Bild: Größte Kupfermine der Welt – Chuquicamata in der chilenischen Wüste …
Santiago de Chile taz | Riesige Schaufeln haben sich über 1.000 Meter in
mehr als 100 Jahren in die Tiefe gegraben und einen gigantischen Schlund
mitten in der Wüste Atacama hinterlassen. Die Grube gehört zum Tagebau
Chuquicamata, einer der größten Kupferminen der Welt. Sie befand sich lange
im Besitz eines US-amerikanischen Bergbaukonzerns. 1971 verstaatlichte der
sozialistische Präsident Salvador Allende den Kupferbergbau – es ist eine
der wenigen Errungenschaften, die Diktator Augusto Pinochet
aufrechterhielt. Bis heute befindet sich Chuquicamata im Besitz des
staatlichen Bergbaukonzerns Codelco.
Das Wort Chuquicamata hat seinen Ursprung in der Sprache der Indigenen
Aymara, die heute in Chile, Peru und Bolivien leben. Sie wurden Opfer einer
Kampagne der chilenización („Chilenisierung“) im 20. Jahrhundert, die
während der Diktatur Pinochets ihren Höhepunkt erreichte. In den Schulen
und beim Militärdienst sollte ihre kulturelle Identität ausgelöscht werden,
um sie gewaltsam in die chilenische Nation einzugliedern.
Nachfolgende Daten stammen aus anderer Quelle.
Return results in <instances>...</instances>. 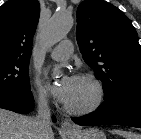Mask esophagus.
<instances>
[{"instance_id": "1", "label": "esophagus", "mask_w": 141, "mask_h": 139, "mask_svg": "<svg viewBox=\"0 0 141 139\" xmlns=\"http://www.w3.org/2000/svg\"><path fill=\"white\" fill-rule=\"evenodd\" d=\"M61 128H62L64 131H71V130L74 129V127L72 126V124H71L69 121H64V122H62Z\"/></svg>"}]
</instances>
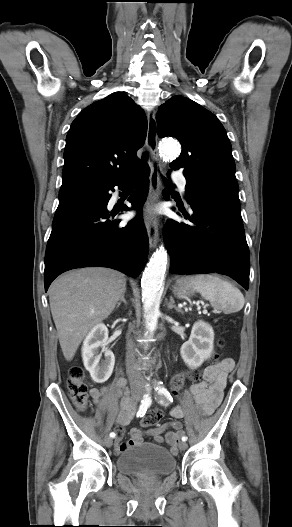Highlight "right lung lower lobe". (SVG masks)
<instances>
[{
	"label": "right lung lower lobe",
	"mask_w": 292,
	"mask_h": 527,
	"mask_svg": "<svg viewBox=\"0 0 292 527\" xmlns=\"http://www.w3.org/2000/svg\"><path fill=\"white\" fill-rule=\"evenodd\" d=\"M149 174L148 166L136 174L139 180L134 188L137 187L128 200L139 212L125 225L119 219L113 220L120 208L110 211L107 204L111 197L108 191L116 185L125 188L128 176L103 186H61L45 253V291L58 275L74 268L110 267L132 277L140 274L149 251L141 212L149 189ZM121 210L129 208L122 206Z\"/></svg>",
	"instance_id": "98d812e1"
}]
</instances>
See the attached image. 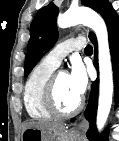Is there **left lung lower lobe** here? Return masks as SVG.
<instances>
[{"label":"left lung lower lobe","mask_w":119,"mask_h":141,"mask_svg":"<svg viewBox=\"0 0 119 141\" xmlns=\"http://www.w3.org/2000/svg\"><path fill=\"white\" fill-rule=\"evenodd\" d=\"M108 36H109V47L112 58L114 84H115V100L119 102V17L116 15L115 11L105 20ZM90 40L95 45V61L94 65L98 69V59H97V42L96 36L92 34ZM98 84L97 79L91 85V93L89 97L88 106L85 111V117L90 122V127L87 132V138L89 141H97L98 134L96 130L95 120H96V110L98 102ZM103 141L106 140V136H103Z\"/></svg>","instance_id":"obj_1"}]
</instances>
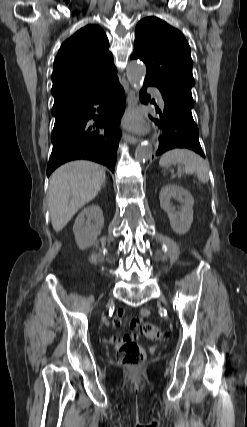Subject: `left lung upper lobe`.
<instances>
[{
  "mask_svg": "<svg viewBox=\"0 0 247 427\" xmlns=\"http://www.w3.org/2000/svg\"><path fill=\"white\" fill-rule=\"evenodd\" d=\"M131 59L146 64L144 83L156 86L164 97L193 108V62L189 44L179 30L154 16L142 19L135 29Z\"/></svg>",
  "mask_w": 247,
  "mask_h": 427,
  "instance_id": "obj_1",
  "label": "left lung upper lobe"
}]
</instances>
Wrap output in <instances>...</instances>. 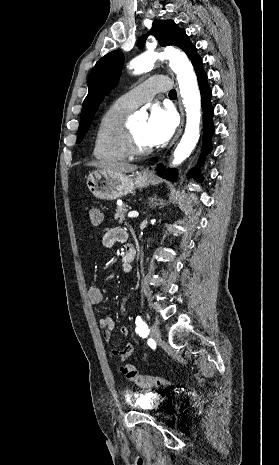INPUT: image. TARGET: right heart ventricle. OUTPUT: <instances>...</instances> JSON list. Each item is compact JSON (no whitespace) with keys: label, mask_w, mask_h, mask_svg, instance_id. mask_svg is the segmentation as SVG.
I'll return each instance as SVG.
<instances>
[{"label":"right heart ventricle","mask_w":279,"mask_h":465,"mask_svg":"<svg viewBox=\"0 0 279 465\" xmlns=\"http://www.w3.org/2000/svg\"><path fill=\"white\" fill-rule=\"evenodd\" d=\"M130 109L112 104L102 115L94 141L93 155L96 159L105 162L122 161L128 155L122 141L125 130V121Z\"/></svg>","instance_id":"1"}]
</instances>
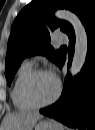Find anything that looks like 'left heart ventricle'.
Segmentation results:
<instances>
[{
    "label": "left heart ventricle",
    "mask_w": 95,
    "mask_h": 130,
    "mask_svg": "<svg viewBox=\"0 0 95 130\" xmlns=\"http://www.w3.org/2000/svg\"><path fill=\"white\" fill-rule=\"evenodd\" d=\"M57 90L54 77L47 73L37 75L30 86V95L36 102H45L51 99Z\"/></svg>",
    "instance_id": "obj_1"
}]
</instances>
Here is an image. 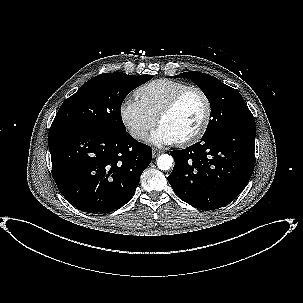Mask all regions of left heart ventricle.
<instances>
[{"mask_svg":"<svg viewBox=\"0 0 303 303\" xmlns=\"http://www.w3.org/2000/svg\"><path fill=\"white\" fill-rule=\"evenodd\" d=\"M204 113V100L197 92H190L177 108L161 121L160 126L165 127L180 141L198 129Z\"/></svg>","mask_w":303,"mask_h":303,"instance_id":"1","label":"left heart ventricle"}]
</instances>
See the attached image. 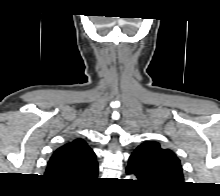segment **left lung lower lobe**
I'll use <instances>...</instances> for the list:
<instances>
[{"label": "left lung lower lobe", "instance_id": "obj_1", "mask_svg": "<svg viewBox=\"0 0 220 196\" xmlns=\"http://www.w3.org/2000/svg\"><path fill=\"white\" fill-rule=\"evenodd\" d=\"M127 174H134L137 176V178L142 181L145 182L144 180H142V178L140 177V174L137 172L136 168L133 165V160L129 159V164L128 167L126 169Z\"/></svg>", "mask_w": 220, "mask_h": 196}]
</instances>
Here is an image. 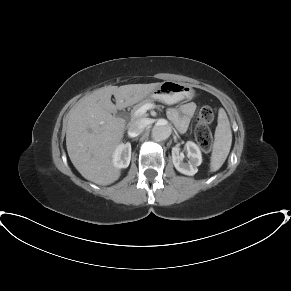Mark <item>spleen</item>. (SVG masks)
Segmentation results:
<instances>
[{"label":"spleen","instance_id":"1","mask_svg":"<svg viewBox=\"0 0 291 291\" xmlns=\"http://www.w3.org/2000/svg\"><path fill=\"white\" fill-rule=\"evenodd\" d=\"M215 140L210 157V171L221 168L229 154L232 144V131L228 116L223 108L218 111V124L215 130Z\"/></svg>","mask_w":291,"mask_h":291}]
</instances>
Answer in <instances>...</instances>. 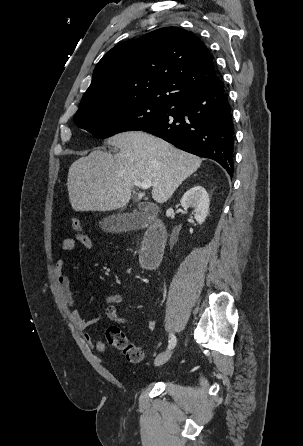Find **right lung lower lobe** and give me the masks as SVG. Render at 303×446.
Returning <instances> with one entry per match:
<instances>
[{"instance_id": "obj_1", "label": "right lung lower lobe", "mask_w": 303, "mask_h": 446, "mask_svg": "<svg viewBox=\"0 0 303 446\" xmlns=\"http://www.w3.org/2000/svg\"><path fill=\"white\" fill-rule=\"evenodd\" d=\"M142 130L213 159L233 175L234 128L229 96L221 81L188 93Z\"/></svg>"}]
</instances>
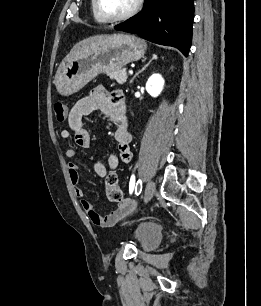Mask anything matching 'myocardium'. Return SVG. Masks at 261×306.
<instances>
[{
    "mask_svg": "<svg viewBox=\"0 0 261 306\" xmlns=\"http://www.w3.org/2000/svg\"><path fill=\"white\" fill-rule=\"evenodd\" d=\"M144 0H136L134 6L125 14L120 15V16H109L107 15L102 7H101V3L100 0H94V8L96 13L98 14V16L105 22H121V21H125L131 17H133L142 7Z\"/></svg>",
    "mask_w": 261,
    "mask_h": 306,
    "instance_id": "obj_1",
    "label": "myocardium"
}]
</instances>
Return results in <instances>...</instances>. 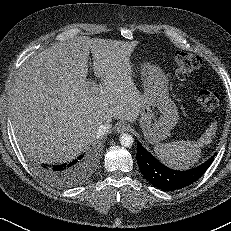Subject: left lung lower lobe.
I'll list each match as a JSON object with an SVG mask.
<instances>
[{"instance_id":"1","label":"left lung lower lobe","mask_w":231,"mask_h":231,"mask_svg":"<svg viewBox=\"0 0 231 231\" xmlns=\"http://www.w3.org/2000/svg\"><path fill=\"white\" fill-rule=\"evenodd\" d=\"M214 156L196 168L177 171L160 163L139 142L137 143L136 159L141 173L153 186L164 191L181 189L195 182L209 168Z\"/></svg>"}]
</instances>
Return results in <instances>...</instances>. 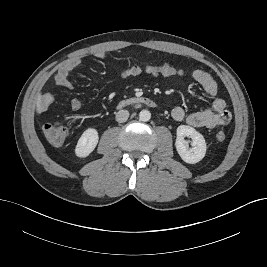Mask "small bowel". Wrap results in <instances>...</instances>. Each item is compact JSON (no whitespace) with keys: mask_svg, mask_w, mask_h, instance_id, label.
Masks as SVG:
<instances>
[{"mask_svg":"<svg viewBox=\"0 0 267 267\" xmlns=\"http://www.w3.org/2000/svg\"><path fill=\"white\" fill-rule=\"evenodd\" d=\"M95 56L98 59H104L105 53L104 52H97ZM81 63V59L79 57H75L61 66L55 74V83L60 88L71 90L72 84L69 80L70 73L77 68ZM184 71L179 69L177 75H183ZM159 76V75H153ZM193 79L201 85L204 91L214 97L210 108L203 109L200 111H196L186 115L185 110L180 107L176 106L171 110V116L173 119L177 121H181L186 118L187 123L192 127H204L208 129H216L223 125H226L231 120V114L226 109V102L224 99L217 97L218 94V85L214 77L207 71L203 69H196L192 73ZM55 102V97L52 94H45L43 95L41 102L39 104V110L44 111L50 105ZM71 109L77 111L81 109L83 106V102L79 98H74L71 100L70 103Z\"/></svg>","mask_w":267,"mask_h":267,"instance_id":"small-bowel-1","label":"small bowel"}]
</instances>
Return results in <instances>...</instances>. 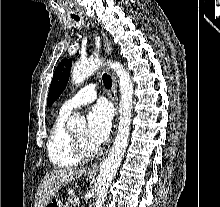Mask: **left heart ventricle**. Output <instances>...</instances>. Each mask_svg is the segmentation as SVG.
Here are the masks:
<instances>
[{"label":"left heart ventricle","instance_id":"b2bd125f","mask_svg":"<svg viewBox=\"0 0 220 207\" xmlns=\"http://www.w3.org/2000/svg\"><path fill=\"white\" fill-rule=\"evenodd\" d=\"M73 134L80 140V142L83 144V146L85 147V149L87 151H93V150L96 149L86 139V137H85V129L77 130V131L73 132Z\"/></svg>","mask_w":220,"mask_h":207}]
</instances>
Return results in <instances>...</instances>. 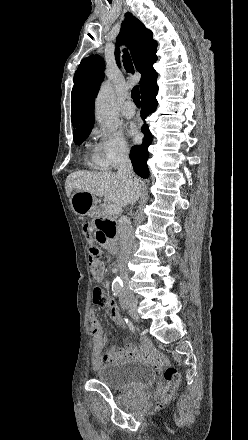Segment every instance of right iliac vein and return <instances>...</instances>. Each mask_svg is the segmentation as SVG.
<instances>
[{"mask_svg": "<svg viewBox=\"0 0 248 440\" xmlns=\"http://www.w3.org/2000/svg\"><path fill=\"white\" fill-rule=\"evenodd\" d=\"M124 304L125 306L130 310V312L132 313V315L137 318V313H136V307H137V302L136 299L134 297H127L124 299Z\"/></svg>", "mask_w": 248, "mask_h": 440, "instance_id": "1", "label": "right iliac vein"}]
</instances>
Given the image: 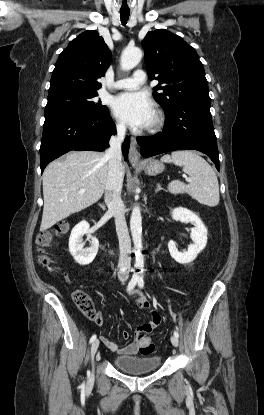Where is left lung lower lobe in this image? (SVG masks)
<instances>
[{"label":"left lung lower lobe","instance_id":"obj_1","mask_svg":"<svg viewBox=\"0 0 264 415\" xmlns=\"http://www.w3.org/2000/svg\"><path fill=\"white\" fill-rule=\"evenodd\" d=\"M162 132L137 137L143 157L173 150L194 149L207 154L219 171V152L210 113V101L187 100L165 112Z\"/></svg>","mask_w":264,"mask_h":415}]
</instances>
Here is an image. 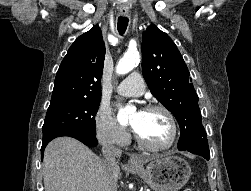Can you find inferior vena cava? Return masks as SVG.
<instances>
[{
    "instance_id": "1",
    "label": "inferior vena cava",
    "mask_w": 251,
    "mask_h": 191,
    "mask_svg": "<svg viewBox=\"0 0 251 191\" xmlns=\"http://www.w3.org/2000/svg\"><path fill=\"white\" fill-rule=\"evenodd\" d=\"M102 153L105 157V161L116 167L118 163L117 157H121L122 149L113 145L112 141H107V139H105L102 145Z\"/></svg>"
}]
</instances>
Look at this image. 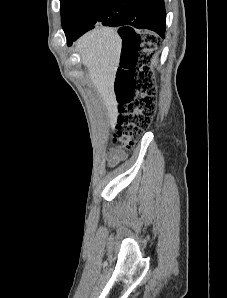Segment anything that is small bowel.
Wrapping results in <instances>:
<instances>
[{
    "label": "small bowel",
    "mask_w": 227,
    "mask_h": 298,
    "mask_svg": "<svg viewBox=\"0 0 227 298\" xmlns=\"http://www.w3.org/2000/svg\"><path fill=\"white\" fill-rule=\"evenodd\" d=\"M127 157L124 150L119 148H112L106 154V160L108 165L114 166L119 162L123 161Z\"/></svg>",
    "instance_id": "small-bowel-1"
}]
</instances>
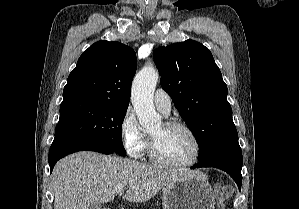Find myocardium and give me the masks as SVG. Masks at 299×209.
<instances>
[{"instance_id": "obj_1", "label": "myocardium", "mask_w": 299, "mask_h": 209, "mask_svg": "<svg viewBox=\"0 0 299 209\" xmlns=\"http://www.w3.org/2000/svg\"><path fill=\"white\" fill-rule=\"evenodd\" d=\"M163 124L168 129H182L186 133H188L194 142L195 152H194L193 157L188 162H185V163L168 162L159 155L157 148H156V144H155L153 138L150 136L148 153H149L151 161L158 166H161L164 168H171V169H186V168H190V167L194 166L199 161L201 152H202L201 142H200L197 134L195 133V131L191 127H189L187 124L180 122V121L167 120Z\"/></svg>"}]
</instances>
Dort, wo die Indigenen über Jahrtausende friedlich lebten, werden heute
Rohstoffe abgebaut, um sie in die Welt zu exportieren. Der Bergbau ist der
wichtigste Wirtschaftszweig Chiles, und er konzentriert sich in den
Regionen im Norden des Landes: Tarapacá, Antofagasta, Atacama und Coquimbo.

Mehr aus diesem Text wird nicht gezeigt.